Why are regulations essential in Crypto Market? How does Scallop lead the way?
The crypto industry has experienced significant highs and lows in the past year. In a matter of months, Bitcoin reached its record high of over USD $68,000, only to plummet to under $18,000. This stark contrast underscores the market's volatility, making investors anxious about the future.
The market crash of May 2022 further contributed to this uncertainty, as the value of cryptocurrencies suffered an extended and sudden fall. The estimated loss of more than $2 trillion in market value was a significant blow to the distributed ledger technology industry and its stakeholders. Given the uncertainty and constant fluctuations in the market, regulations are fundamental to protecting consumers' financial assets and creating a safer trading environment.
Many regions, including the EU, LatAm, Asia, and the Middle East, are gearing up to establish robust regulatory frameworks for crypto. For example, South Korea is currently working on the Digital Asset Basic Act, which is set to be introduced in 2023. This regulatory measure aims to curb crypto crime and provide more clarity for legitimate players in the cryptocurrency space.

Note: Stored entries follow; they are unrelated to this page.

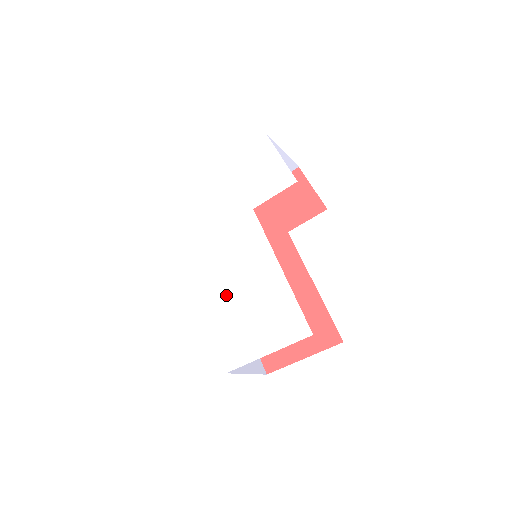
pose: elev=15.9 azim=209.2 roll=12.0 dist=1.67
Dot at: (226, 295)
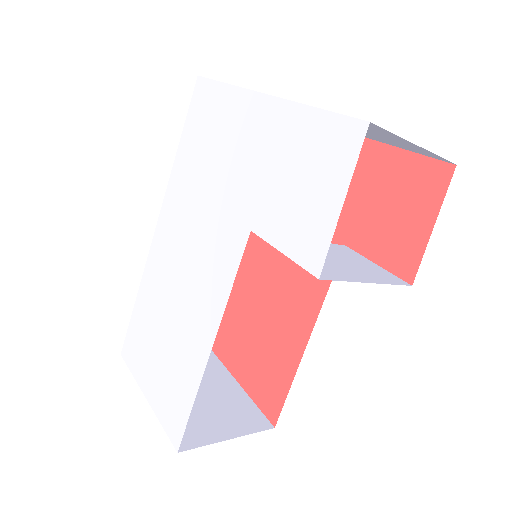
Dot at: (163, 289)
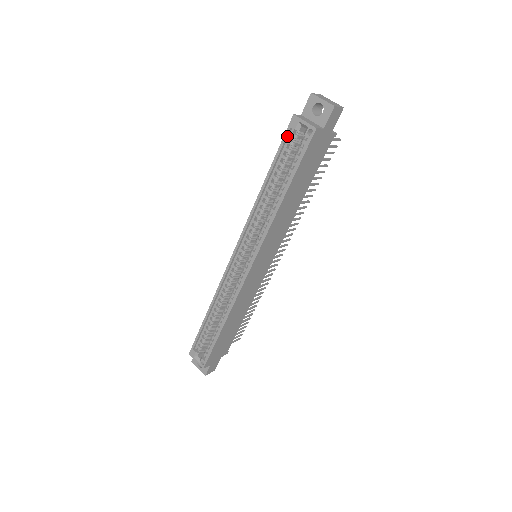
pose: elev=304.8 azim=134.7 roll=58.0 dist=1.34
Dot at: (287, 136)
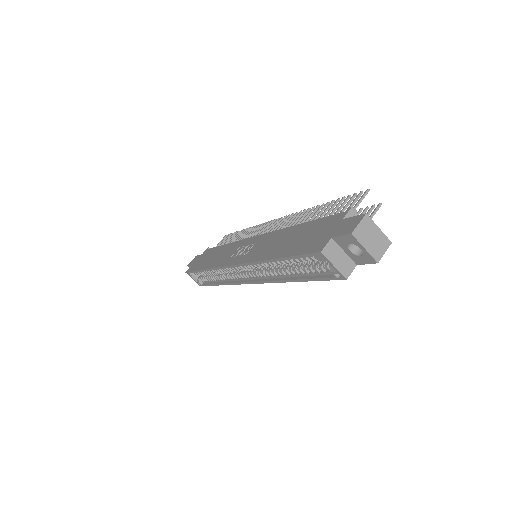
Dot at: (308, 255)
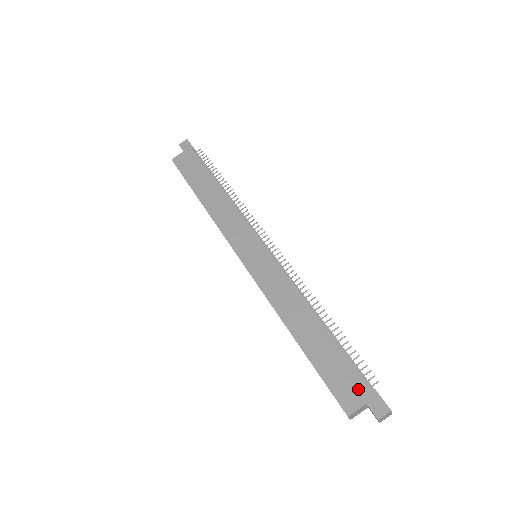
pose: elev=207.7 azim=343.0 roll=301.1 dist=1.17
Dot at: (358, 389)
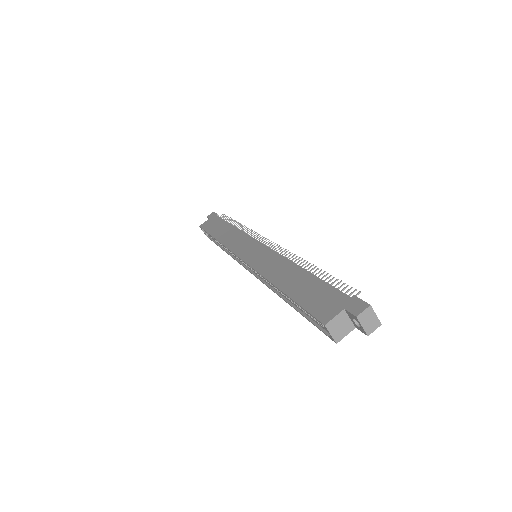
Dot at: (336, 301)
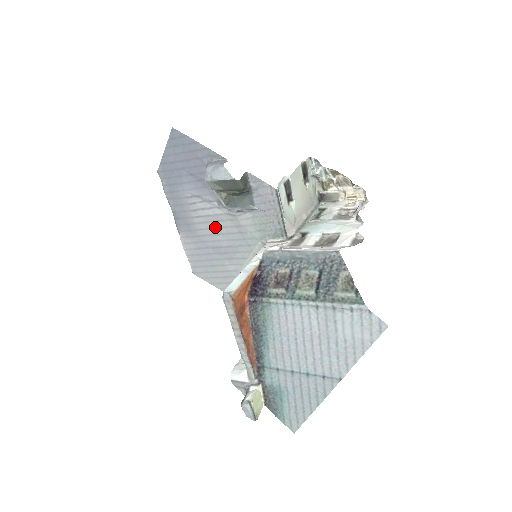
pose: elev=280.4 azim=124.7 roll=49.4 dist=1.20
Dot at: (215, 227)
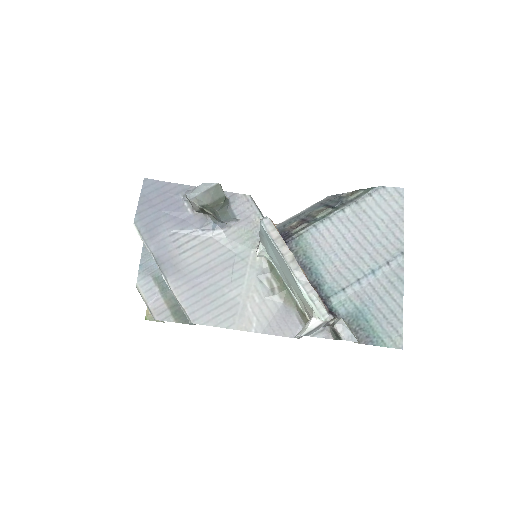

South Korea is home to Terra- the company with dual crypto collapses of Luna and TerrraUSD that resulted in significant losses for investors in South Korea. This event further accelerated the call for tighter regulations to safeguard against future cryptocurrency mishaps.
Overview of MICA regulation
The Markets in Cryptoassets (MiCA) Regulation is a landmark legislation in the world of crypto assets and stablecoins, adopted by the European Parliament on April 20, 2023. With this regulation, the EU will establish a comprehensive approach to crypto asset regulation across all 27 member states, allowing seamless business transactions between countries without additional paperwork. The regulation is set to become effective sometime between mid-2024 and early 2025.
Under MiCA, firms seeking approval must adhere to a higher disclosure standard, including preparing a detailed white paper for each asset offered. Moreover, issuers of stablecoins must comply with even more stringent rules, such as maintaining sufficient cash reserves to support customer funds.
MiCA also requires crypto firms to report the environmental impact of their operations, which was included following the removal of an all-out ban on the proof-of-work mechanism from an earlier draft.
Thus, the unified approach to crypto asset regulation facilitated by MiCA creates an environment that encourages cross-border business growth, benefiting both issuers and investors alike.
"Strong regulations are important and necessary to foster the industry's growth," says Bruno Sousa, head of US and New Markets at Hashdex. "From the investor's standpoint, having access to this new asset class through regulated entities and investment funds helps mitigate the risks."
How Scallop is best prepared for MiCA regulations
Scallop, a fully-regulated blockchain, operates under existing laws and regulations, making it an ideal candidate for MICA compliance. We have taken several measures to ensure compliance with regulatory requirements, such as obtaining relevant licences and registrations in more than 100 jurisdictions worldwide, including Canada, and Dubai. Furthermore, Scallop has implemented stringent fiat and crypto banking standards to ensure compliance.
Recently, Scallop obtained PSD compliance for its banking services in the EU, further establishing its commitment to compliance. As part of its adherence to regulatory requirements, Scallop ensures compliance with KYC/AML regulations while providing transparency and disclosure requirements. Our commitment to regulatory compliance and transparency makes us a trustworthy and secure blockchain platform for businesses and investors seeking a dependable option in the crypto space.
We are excited that the industry is waking up to what we have always stood for – being regulated and compliant.